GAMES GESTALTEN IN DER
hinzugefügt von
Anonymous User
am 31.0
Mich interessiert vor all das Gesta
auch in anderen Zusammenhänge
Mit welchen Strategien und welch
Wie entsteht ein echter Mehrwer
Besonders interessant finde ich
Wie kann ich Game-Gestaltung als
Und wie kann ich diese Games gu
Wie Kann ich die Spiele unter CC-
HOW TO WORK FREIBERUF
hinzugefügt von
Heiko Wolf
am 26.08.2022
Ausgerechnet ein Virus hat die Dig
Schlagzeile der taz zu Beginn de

************

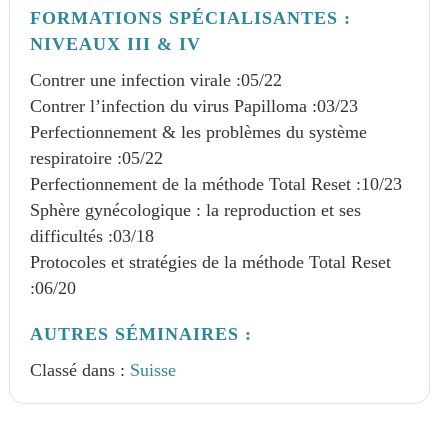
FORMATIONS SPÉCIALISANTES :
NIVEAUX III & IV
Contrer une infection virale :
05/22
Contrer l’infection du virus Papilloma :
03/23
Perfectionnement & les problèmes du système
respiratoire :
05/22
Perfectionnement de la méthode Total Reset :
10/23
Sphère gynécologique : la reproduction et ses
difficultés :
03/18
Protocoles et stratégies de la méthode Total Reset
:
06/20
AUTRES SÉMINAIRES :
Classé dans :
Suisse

************

→ TASK OBJECTIVE
All lines above from the one holding "am 26.08.2022" to the one holding "Schlagzeile der taz zu Beginn de", inclusive, are to be copied exactly; no other line is wanted.

→ ANSWER TO THIS EXERCISE
am 26.08.2022
Ausgerechnet ein Virus hat die Dig
Schlagzeile der taz zu Beginn de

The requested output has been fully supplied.